The welding method of the present invention can also be applied to the production of the steel plate itself, which is a constituent member of the boom.
FIG. 5A shows an example in which the upper steel plate 1 is welded by abutting the narrow steel plates 1a and 1b, and the upper steel plate widened by welding is bent to form a boom component. Is shown.
FIG. 5B shows an example in which a reinforcing steel plate 2c is inserted between two bent steel plates 2a and 2b and welded to produce a lower steel plate 2 to form a boom constituent member.

  The boom constituent members to which the hybrid welding method of the present invention can be applied have been described above. However, the hybrid welding method of the present invention is not limited to this, and any method can be used as long as a boom is manufactured by welding steel plates. Even if it is a various form, it is applicable.

1 Upper steel plate 2 Steel plate A Welding machine a1 Arc welding a2 Hot wire welding H Hybrid welding R Laser welding

Claims (6)

A boom formed by welding a plurality of steel plates into a cylindrical section,
A boom characterized in that the butt joints between the edges of the steel plates are welded by hybrid welding consisting of a welding method using a filler metal and laser welding.   The boom according to claim 1, wherein the hybrid welding is preceded by a welding method using the filler material and laser welding is followed.
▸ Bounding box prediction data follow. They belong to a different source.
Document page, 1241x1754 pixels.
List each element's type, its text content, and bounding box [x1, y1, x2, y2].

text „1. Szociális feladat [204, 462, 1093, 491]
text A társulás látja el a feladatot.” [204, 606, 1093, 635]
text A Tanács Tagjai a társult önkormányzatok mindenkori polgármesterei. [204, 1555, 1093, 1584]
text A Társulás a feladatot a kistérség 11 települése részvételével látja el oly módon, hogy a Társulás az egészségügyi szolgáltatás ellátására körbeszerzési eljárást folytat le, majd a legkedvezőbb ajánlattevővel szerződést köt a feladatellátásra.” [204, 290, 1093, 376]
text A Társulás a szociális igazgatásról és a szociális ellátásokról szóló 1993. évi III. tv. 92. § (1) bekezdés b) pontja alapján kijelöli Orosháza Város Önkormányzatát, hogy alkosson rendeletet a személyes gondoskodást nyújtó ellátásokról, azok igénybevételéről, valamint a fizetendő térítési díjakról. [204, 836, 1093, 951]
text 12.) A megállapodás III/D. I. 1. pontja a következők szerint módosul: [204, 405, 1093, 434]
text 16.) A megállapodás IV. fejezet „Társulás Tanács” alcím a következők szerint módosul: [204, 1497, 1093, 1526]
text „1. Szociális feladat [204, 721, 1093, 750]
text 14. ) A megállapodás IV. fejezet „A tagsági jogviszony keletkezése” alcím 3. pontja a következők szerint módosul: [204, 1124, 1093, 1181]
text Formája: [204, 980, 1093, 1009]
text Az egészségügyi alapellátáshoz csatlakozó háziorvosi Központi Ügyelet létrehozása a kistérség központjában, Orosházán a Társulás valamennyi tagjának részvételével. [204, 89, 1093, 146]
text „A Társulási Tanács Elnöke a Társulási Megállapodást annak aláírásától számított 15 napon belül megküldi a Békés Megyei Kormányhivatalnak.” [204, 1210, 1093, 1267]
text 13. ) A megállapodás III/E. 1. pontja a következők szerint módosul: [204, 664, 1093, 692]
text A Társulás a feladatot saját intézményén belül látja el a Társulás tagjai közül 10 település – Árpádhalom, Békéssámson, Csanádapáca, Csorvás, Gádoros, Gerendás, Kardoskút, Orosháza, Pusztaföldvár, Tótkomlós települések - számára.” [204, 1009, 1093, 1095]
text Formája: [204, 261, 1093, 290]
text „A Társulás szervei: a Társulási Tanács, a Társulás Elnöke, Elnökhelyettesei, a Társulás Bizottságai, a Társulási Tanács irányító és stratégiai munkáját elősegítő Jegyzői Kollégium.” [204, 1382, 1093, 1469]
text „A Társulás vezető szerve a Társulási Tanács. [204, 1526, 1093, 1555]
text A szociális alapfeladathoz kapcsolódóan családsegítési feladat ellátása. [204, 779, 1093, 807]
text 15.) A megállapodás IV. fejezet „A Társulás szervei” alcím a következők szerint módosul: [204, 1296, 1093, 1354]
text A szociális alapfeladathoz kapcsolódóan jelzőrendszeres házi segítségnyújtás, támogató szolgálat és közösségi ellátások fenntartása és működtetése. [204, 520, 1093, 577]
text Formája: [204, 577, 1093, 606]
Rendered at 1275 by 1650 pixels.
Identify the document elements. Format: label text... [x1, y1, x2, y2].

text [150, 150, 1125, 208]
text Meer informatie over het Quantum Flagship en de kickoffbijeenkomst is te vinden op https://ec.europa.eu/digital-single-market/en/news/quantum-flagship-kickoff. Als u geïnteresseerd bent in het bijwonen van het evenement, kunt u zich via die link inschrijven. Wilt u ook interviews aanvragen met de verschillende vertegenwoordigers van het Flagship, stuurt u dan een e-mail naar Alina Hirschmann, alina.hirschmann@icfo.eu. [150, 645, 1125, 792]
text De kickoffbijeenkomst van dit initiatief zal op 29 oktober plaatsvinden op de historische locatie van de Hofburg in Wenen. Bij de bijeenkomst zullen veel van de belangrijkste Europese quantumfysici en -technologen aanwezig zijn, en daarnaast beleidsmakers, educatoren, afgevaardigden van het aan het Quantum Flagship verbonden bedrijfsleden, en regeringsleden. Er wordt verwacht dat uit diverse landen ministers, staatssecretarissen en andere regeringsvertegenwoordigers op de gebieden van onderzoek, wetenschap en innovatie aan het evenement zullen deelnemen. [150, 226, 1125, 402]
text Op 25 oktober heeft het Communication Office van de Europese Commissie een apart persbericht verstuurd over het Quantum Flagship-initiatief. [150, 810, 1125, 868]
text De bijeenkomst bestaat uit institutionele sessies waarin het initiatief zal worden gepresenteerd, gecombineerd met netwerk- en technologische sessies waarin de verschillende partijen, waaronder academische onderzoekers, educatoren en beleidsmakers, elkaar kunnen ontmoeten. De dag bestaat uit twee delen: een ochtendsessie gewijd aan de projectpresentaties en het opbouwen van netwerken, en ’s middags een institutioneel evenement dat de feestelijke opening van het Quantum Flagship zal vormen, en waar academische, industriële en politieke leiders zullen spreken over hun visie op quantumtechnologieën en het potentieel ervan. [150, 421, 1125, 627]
The boom according to claim 1 or 2, wherein the welding method using the filler metal is arc welding or hot wire supply welding. A welding method for producing a boom having a cylindrical cross section by welding a plurality of steel plates,
A boom welding method, characterized in that end edges of steel plates are butt-joined and welded using hybrid welding consisting of a welding method using a filler metal and laser welding. 5. The boom welding method according to claim 4, wherein the hybrid welding is preceded by a welding method using the filler metal and followed by a laser welding method. 6. The boom welding method according to claim 4, wherein the welding method using the filler material is arc welding or hot wire supply welding.